Repeat every line of the data below word for word, keeping the original order and spelling.

• • • • •

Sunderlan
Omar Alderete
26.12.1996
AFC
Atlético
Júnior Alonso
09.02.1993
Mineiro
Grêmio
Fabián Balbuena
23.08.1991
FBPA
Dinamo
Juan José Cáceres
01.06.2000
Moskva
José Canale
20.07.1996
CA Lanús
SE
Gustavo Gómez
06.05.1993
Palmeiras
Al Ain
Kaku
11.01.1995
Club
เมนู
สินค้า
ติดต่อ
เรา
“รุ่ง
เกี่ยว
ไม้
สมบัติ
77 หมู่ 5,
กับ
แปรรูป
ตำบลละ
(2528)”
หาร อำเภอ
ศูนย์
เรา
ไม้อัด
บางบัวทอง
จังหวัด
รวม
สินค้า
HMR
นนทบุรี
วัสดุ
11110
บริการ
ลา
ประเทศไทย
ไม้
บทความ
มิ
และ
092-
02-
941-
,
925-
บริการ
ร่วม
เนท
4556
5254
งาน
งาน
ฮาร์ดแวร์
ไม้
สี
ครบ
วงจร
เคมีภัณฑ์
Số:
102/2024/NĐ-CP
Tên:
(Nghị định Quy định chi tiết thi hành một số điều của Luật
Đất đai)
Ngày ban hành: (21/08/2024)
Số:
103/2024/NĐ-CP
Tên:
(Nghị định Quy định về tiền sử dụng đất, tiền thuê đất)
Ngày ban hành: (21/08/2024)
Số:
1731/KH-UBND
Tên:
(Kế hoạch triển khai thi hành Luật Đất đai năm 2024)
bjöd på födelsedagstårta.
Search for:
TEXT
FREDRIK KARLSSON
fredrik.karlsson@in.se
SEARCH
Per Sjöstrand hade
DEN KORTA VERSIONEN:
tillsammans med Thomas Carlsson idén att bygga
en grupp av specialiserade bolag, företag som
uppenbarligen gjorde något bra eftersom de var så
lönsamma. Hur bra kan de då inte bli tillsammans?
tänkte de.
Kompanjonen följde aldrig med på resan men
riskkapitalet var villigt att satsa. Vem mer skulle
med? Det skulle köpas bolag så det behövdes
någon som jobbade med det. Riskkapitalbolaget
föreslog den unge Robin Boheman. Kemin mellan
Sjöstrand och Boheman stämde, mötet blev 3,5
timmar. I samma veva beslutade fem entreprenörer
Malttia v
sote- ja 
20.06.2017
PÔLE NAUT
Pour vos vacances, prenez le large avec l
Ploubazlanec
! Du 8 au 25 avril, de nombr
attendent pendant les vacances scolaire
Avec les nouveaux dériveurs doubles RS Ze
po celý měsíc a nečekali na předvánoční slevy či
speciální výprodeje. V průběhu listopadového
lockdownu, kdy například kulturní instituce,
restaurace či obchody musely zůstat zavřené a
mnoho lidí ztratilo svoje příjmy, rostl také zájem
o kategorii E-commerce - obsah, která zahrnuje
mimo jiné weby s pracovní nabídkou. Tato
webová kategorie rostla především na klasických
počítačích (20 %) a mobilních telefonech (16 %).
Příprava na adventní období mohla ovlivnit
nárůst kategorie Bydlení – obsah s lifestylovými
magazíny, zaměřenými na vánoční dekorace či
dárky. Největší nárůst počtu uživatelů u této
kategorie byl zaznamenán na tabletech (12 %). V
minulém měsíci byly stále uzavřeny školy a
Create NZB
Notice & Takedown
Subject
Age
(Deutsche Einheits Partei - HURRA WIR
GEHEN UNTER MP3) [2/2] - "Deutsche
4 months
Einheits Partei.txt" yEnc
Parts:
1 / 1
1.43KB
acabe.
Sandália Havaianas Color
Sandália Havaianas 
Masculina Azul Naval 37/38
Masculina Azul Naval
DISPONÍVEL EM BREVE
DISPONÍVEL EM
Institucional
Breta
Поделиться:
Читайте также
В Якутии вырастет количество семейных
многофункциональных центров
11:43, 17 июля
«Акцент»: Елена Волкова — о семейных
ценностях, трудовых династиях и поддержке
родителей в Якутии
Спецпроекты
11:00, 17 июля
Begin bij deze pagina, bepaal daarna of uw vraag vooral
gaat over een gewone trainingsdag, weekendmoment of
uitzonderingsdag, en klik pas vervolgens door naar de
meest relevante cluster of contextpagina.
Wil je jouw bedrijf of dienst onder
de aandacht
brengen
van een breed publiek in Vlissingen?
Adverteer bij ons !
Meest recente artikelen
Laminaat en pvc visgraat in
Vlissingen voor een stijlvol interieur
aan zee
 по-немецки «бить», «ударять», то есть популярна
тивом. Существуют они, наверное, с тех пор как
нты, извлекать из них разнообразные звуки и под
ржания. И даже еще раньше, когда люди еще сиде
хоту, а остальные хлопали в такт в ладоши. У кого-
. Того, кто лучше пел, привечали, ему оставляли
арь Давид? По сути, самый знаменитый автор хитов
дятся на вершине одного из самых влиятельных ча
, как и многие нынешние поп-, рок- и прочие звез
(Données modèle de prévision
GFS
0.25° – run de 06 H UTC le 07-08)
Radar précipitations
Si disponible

• • • • •

→ **Output for this exercise**:
Sunderlan
Omar Alderete
26.12.1996
AFC
Atlético
Júnior Alonso
09.02.1993
Mineiro
Grêmio
Fabián Balbuena
23.08.1991
FBPA
Dinamo
Juan José Cáceres
01.06.2000
Moskva
José Canale
20.07.1996
CA Lanús
SE
Gustavo Gómez
06.05.1993
Palmeiras
Al Ain
Kaku
11.01.1995
Club
เมนู
สินค้า
ติดต่อ
เรา
“รุ่ง
เกี่ยว
ไม้
สมบัติ
77 หมู่ 5,
กับ
แปรรูป
ตำบลละ
(2528)”
หาร อำเภอ
ศูนย์
เรา
ไม้อัด
บางบัวทอง
จังหวัด
รวม
สินค้า
HMR
นนทบุรี
วัสดุ
11110
บริการ
ลา
ประเทศไทย
ไม้
บทความ
มิ
และ
092-
02-
941-
,
925-
บริการ
ร่วม
เนท
4556
5254
งาน
งาน
ฮาร์ดแวร์
ไม้
สี
ครบ
วงจร
เคมีภัณฑ์
Số:
102/2024/NĐ-CP
Tên:
(Nghị định Quy định chi tiết thi hành một số điều của Luật
Đất đai)
Ngày ban hành: (21/08/2024)
Số:
103/2024/NĐ-CP
Tên:
(Nghị định Quy định về tiền sử dụng đất, tiền thuê đất)
Ngày ban hành: (21/08/2024)
Số:
1731/KH-UBND
Tên:
(Kế hoạch triển khai thi hành Luật Đất đai năm 2024)
bjöd på födelsedagstårta.
Search for:
TEXT
FREDRIK KARLSSON
fredrik.karlsson@in.se
SEARCH
Per Sjöstrand hade
DEN KORTA VERSIONEN:
tillsammans med Thomas Carlsson idén att bygga
en grupp av specialiserade bolag, företag som
uppenbarligen gjorde något bra eftersom de var så
lönsamma. Hur bra kan de då inte bli tillsammans?
tänkte de.
Kompanjonen följde aldrig med på resan men
riskkapitalet var villigt att satsa. Vem mer skulle
med? Det skulle köpas bolag så det behövdes
någon som jobbade med det. Riskkapitalbolaget
föreslog den unge Robin Boheman. Kemin mellan
Sjöstrand och Boheman stämde, mötet blev 3,5
timmar. I samma veva beslutade fem entreprenörer
Malttia v
sote- ja 
20.06.2017
PÔLE NAUT
Pour vos vacances, prenez le large avec l
Ploubazlanec
! Du 8 au 25 avril, de nombr
attendent pendant les vacances scolaire
Avec les nouveaux dériveurs doubles RS Ze
po celý měsíc a nečekali na předvánoční slevy či
speciální výprodeje. V průběhu listopadového
lockdownu, kdy například kulturní instituce,
restaurace či obchody musely zůstat zavřené a
mnoho lidí ztratilo svoje příjmy, rostl také zájem
o kategorii E-commerce - obsah, která zahrnuje
mimo jiné weby s pracovní nabídkou. Tato
webová kategorie rostla především na klasických
počítačích (20 %) a mobilních telefonech (16 %).
Příprava na adventní období mohla ovlivnit
nárůst kategorie Bydlení – obsah s lifestylovými
magazíny, zaměřenými na vánoční dekorace či
dárky. Největší nárůst počtu uživatelů u této
kategorie byl zaznamenán na tabletech (12 %). V
minulém měsíci byly stále uzavřeny školy a
Create NZB
Notice & Takedown
Subject
Age
(Deutsche Einheits Partei - HURRA WIR
GEHEN UNTER MP3) [2/2] - "Deutsche
4 months
Einheits Partei.txt" yEnc
Parts:
1 / 1
1.43KB
acabe.
Sandália Havaianas Color
Sandália Havaianas 
Masculina Azul Naval 37/38
Masculina Azul Naval
DISPONÍVEL EM BREVE
DISPONÍVEL EM
Institucional
Breta
Поделиться:
Читайте также
В Якутии вырастет количество семейных
многофункциональных центров
11:43, 17 июля
«Акцент»: Елена Волкова — о семейных
ценностях, трудовых династиях и поддержке
родителей в Якутии
Спецпроекты
11:00, 17 июля
Begin bij deze pagina, bepaal daarna of uw vraag vooral
gaat over een gewone trainingsdag, weekendmoment of
uitzonderingsdag, en klik pas vervolgens door naar de
meest relevante cluster of contextpagina.
Wil je jouw bedrijf of dienst onder
de aandacht
brengen
van een breed publiek in Vlissingen?
Adverteer bij ons !
Meest recente artikelen
Laminaat en pvc visgraat in
Vlissingen voor een stijlvol interieur
aan zee
 по-немецки «бить», «ударять», то есть популярна
тивом. Существуют они, наверное, с тех пор как
нты, извлекать из них разнообразные звуки и под
ржания. И даже еще раньше, когда люди еще сиде
хоту, а остальные хлопали в такт в ладоши. У кого-
. Того, кто лучше пел, привечали, ему оставляли
арь Давид? По сути, самый знаменитый автор хитов
дятся на вершине одного из самых влиятельных ча
, как и многие нынешние поп-, рок- и прочие звез
(Données modèle de prévision
GFS
0.25° – run de 06 H UTC le 07-08)
Radar précipitations
Si disponible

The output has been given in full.